What you should do - Although the records contain pictures, none belong in the copy: restate word for word only the lines from the one with "gap: 9px ->" through the one with "align-items: none ->", both included.

Records shown -

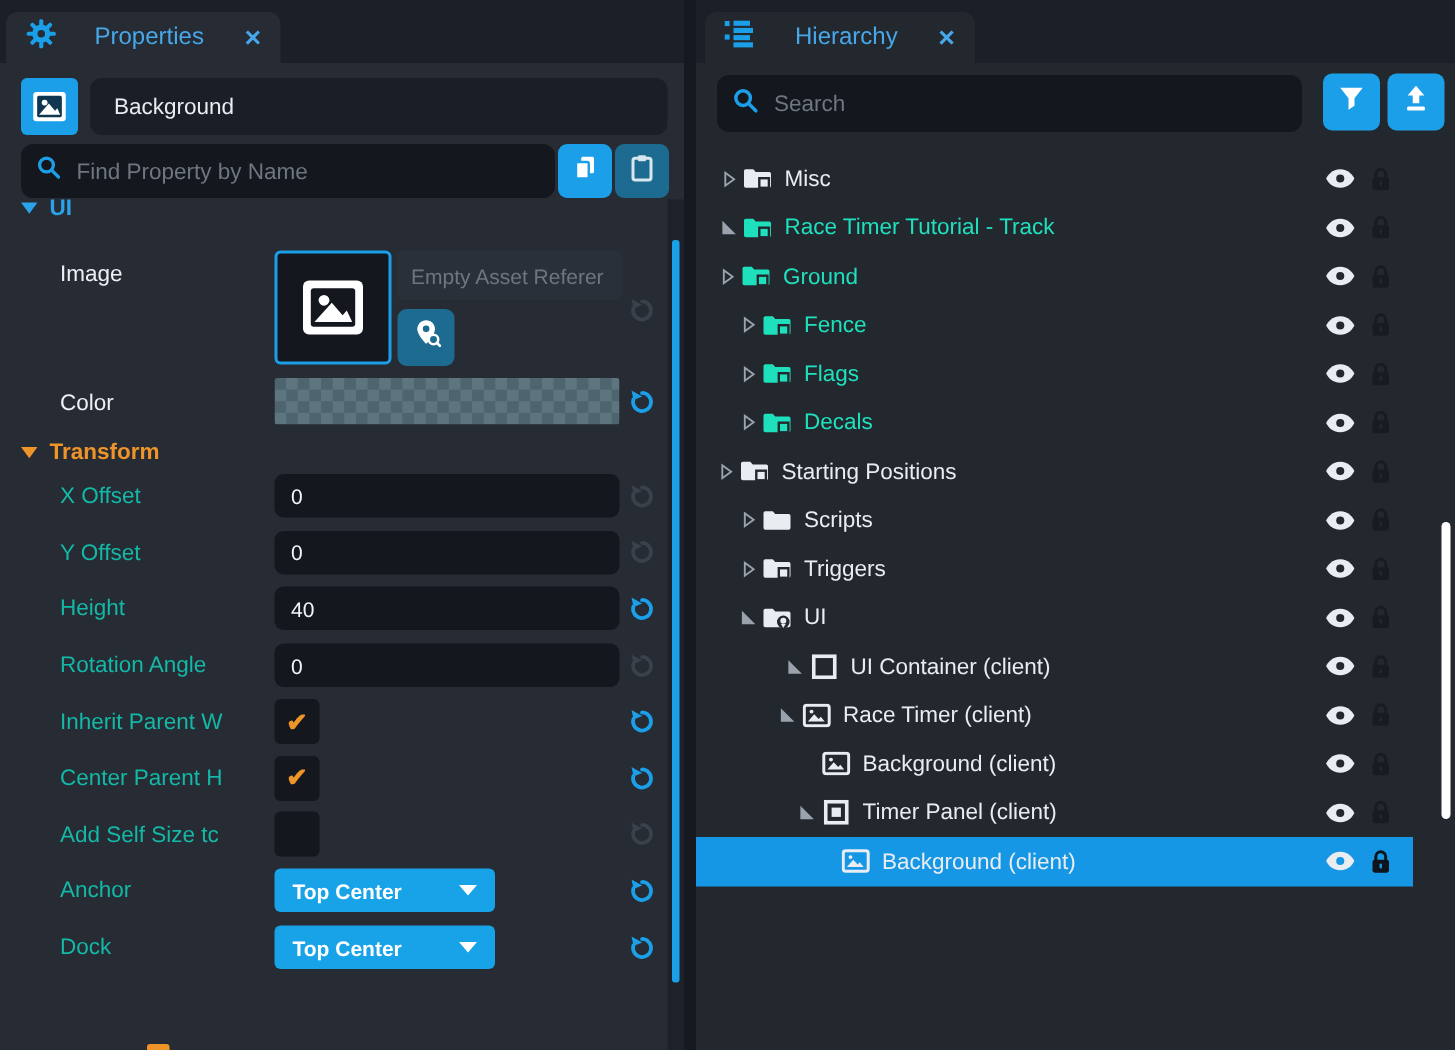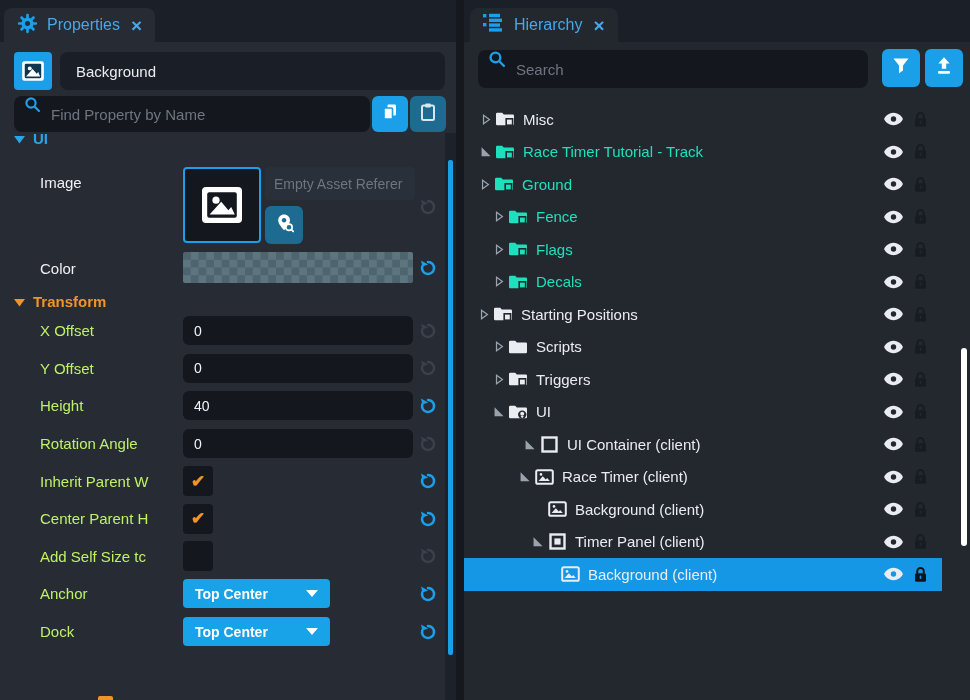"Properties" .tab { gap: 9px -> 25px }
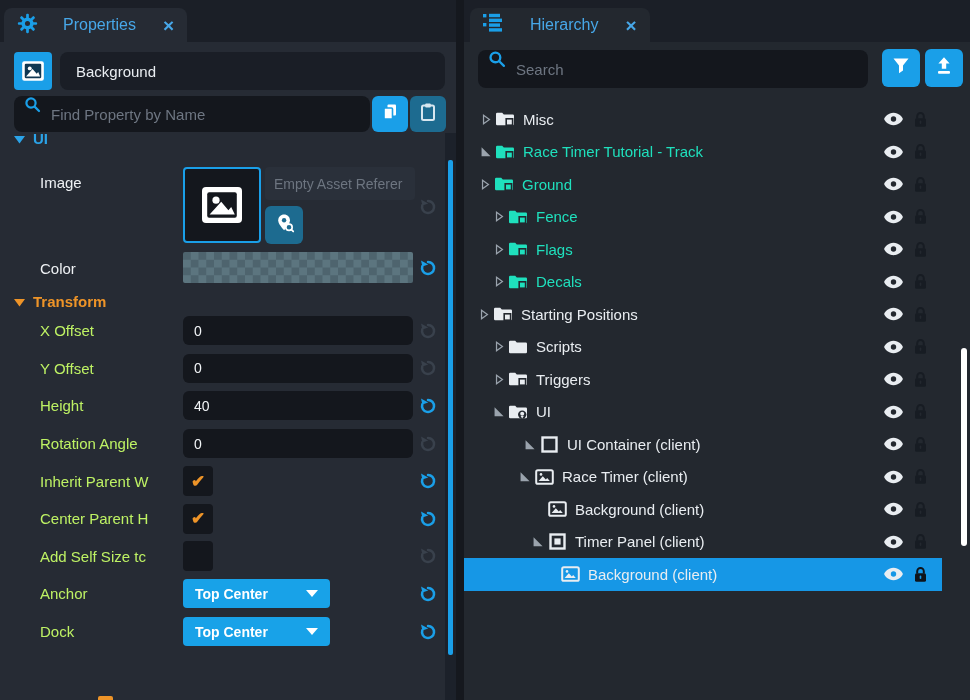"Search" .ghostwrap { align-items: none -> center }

* * *

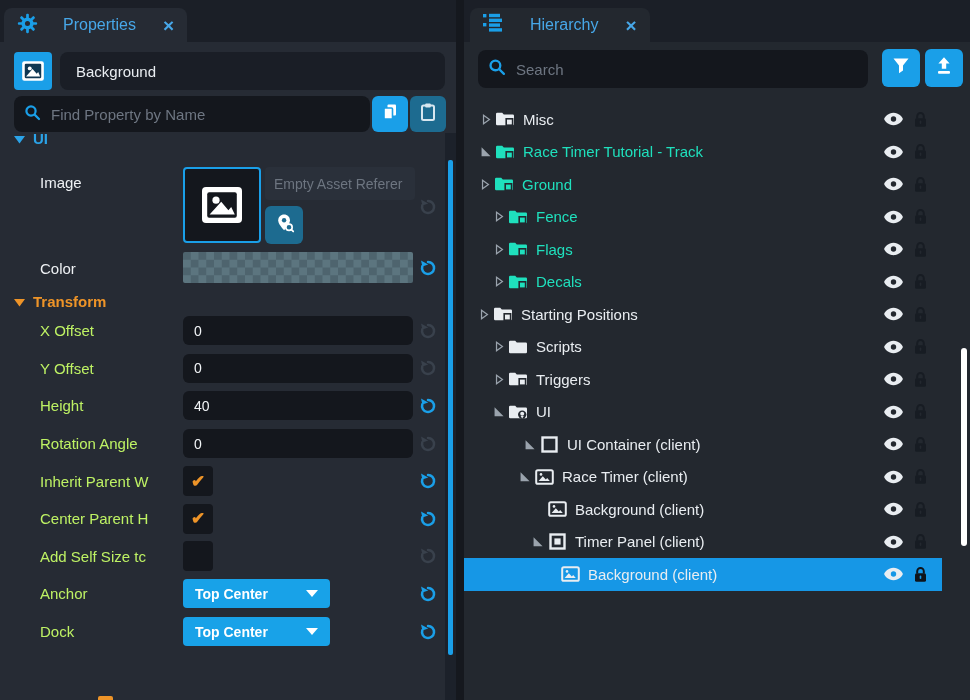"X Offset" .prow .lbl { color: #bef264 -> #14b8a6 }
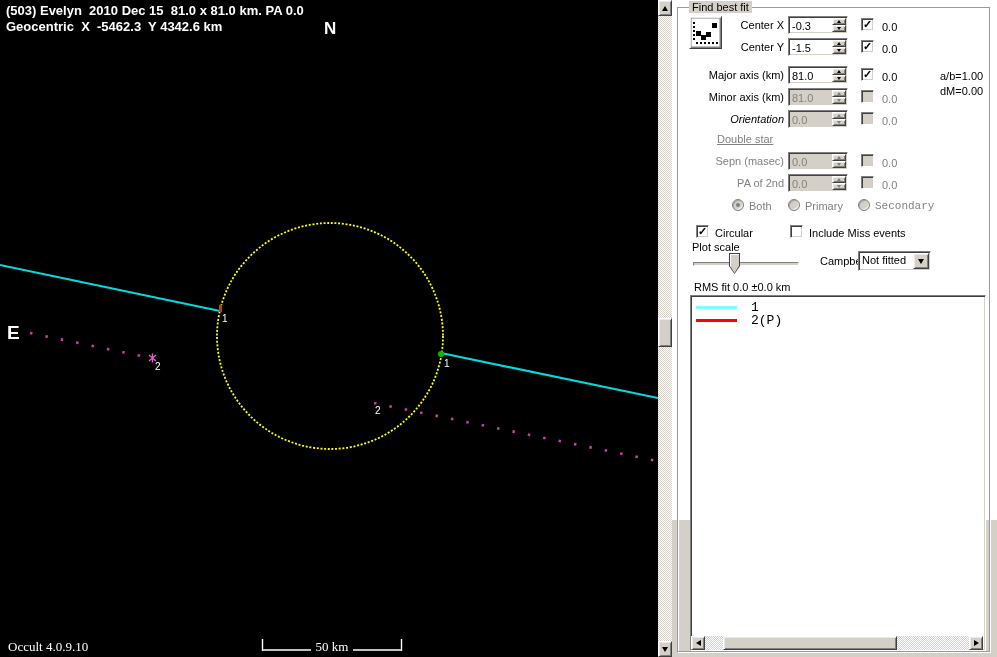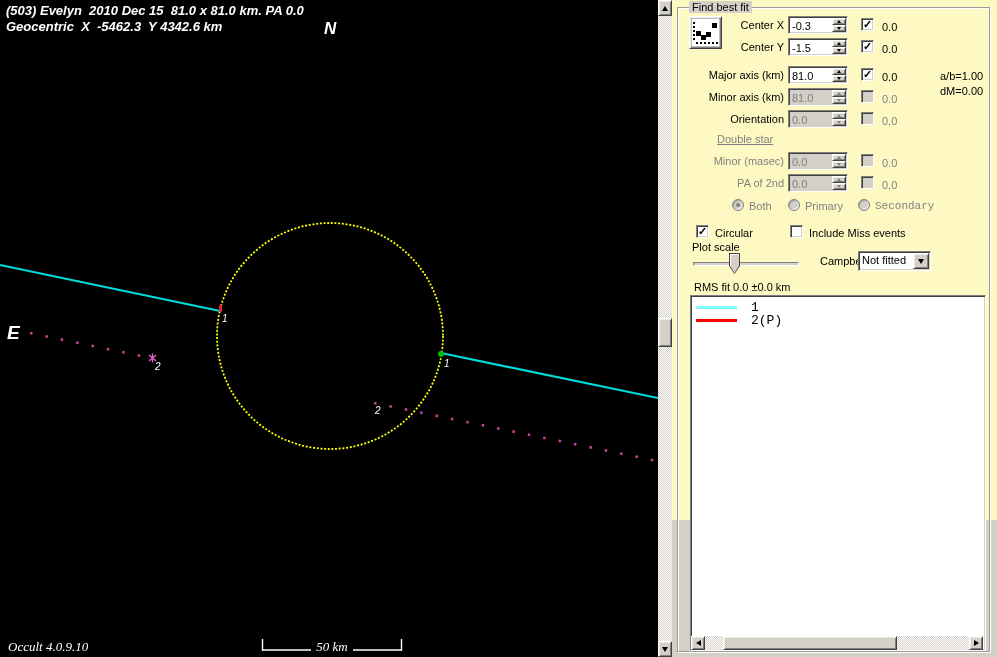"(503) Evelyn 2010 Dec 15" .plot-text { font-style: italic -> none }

---

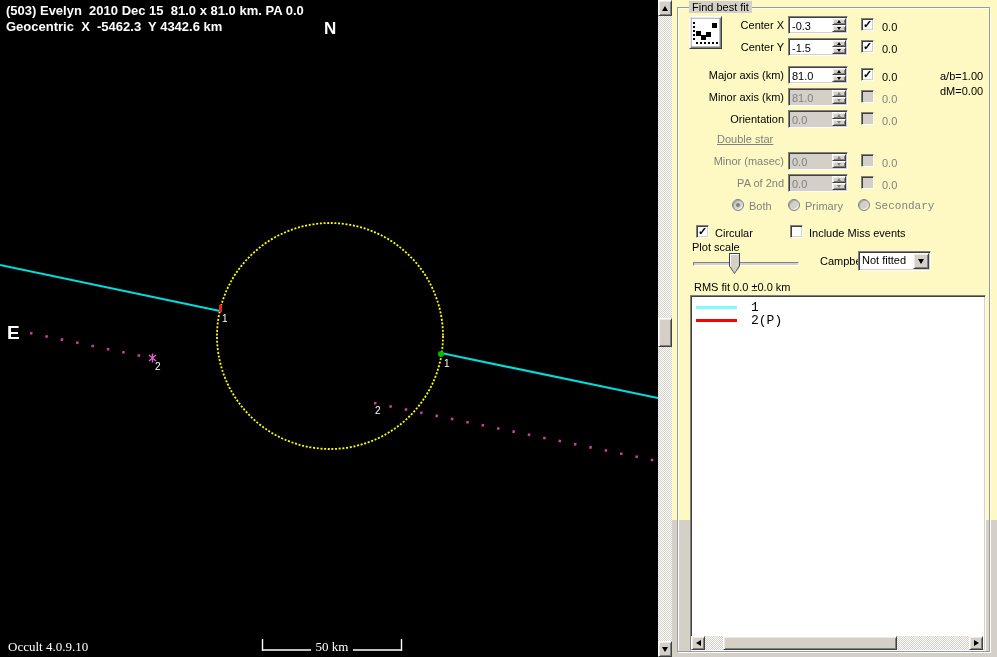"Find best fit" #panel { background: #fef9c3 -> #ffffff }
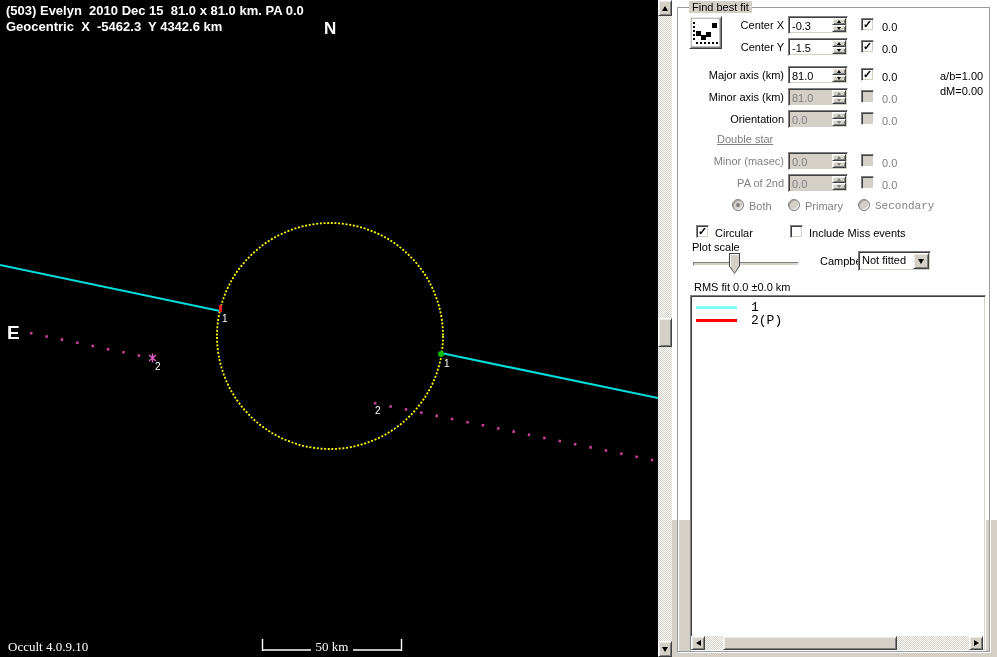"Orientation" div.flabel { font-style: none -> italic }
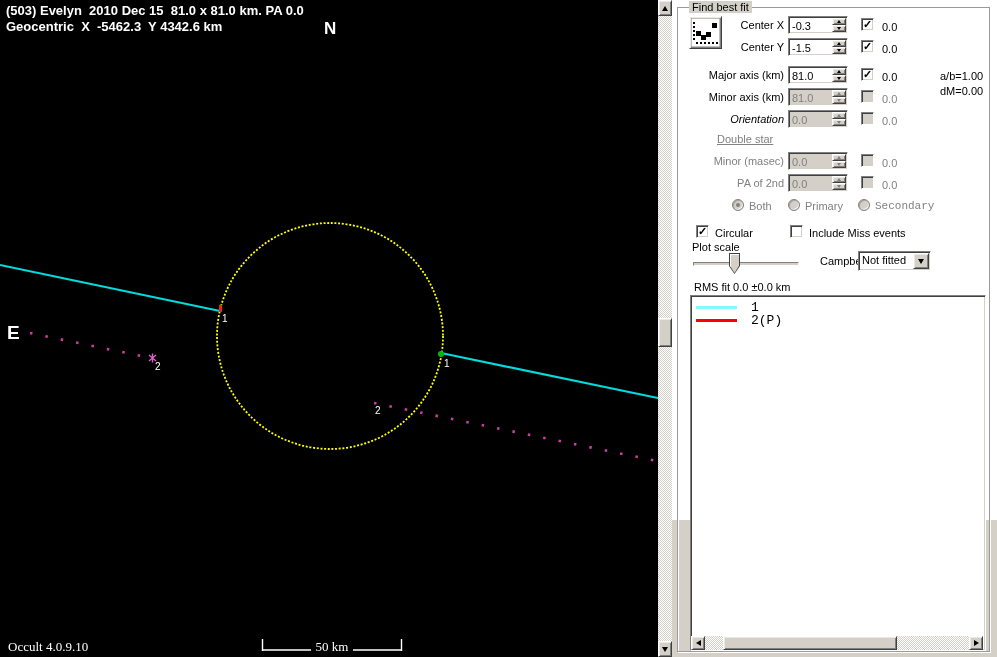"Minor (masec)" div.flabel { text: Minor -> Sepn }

Output below -
"Properties" .tab { gap: 9px -> 25px }
"Search" .ghostwrap { align-items: none -> center }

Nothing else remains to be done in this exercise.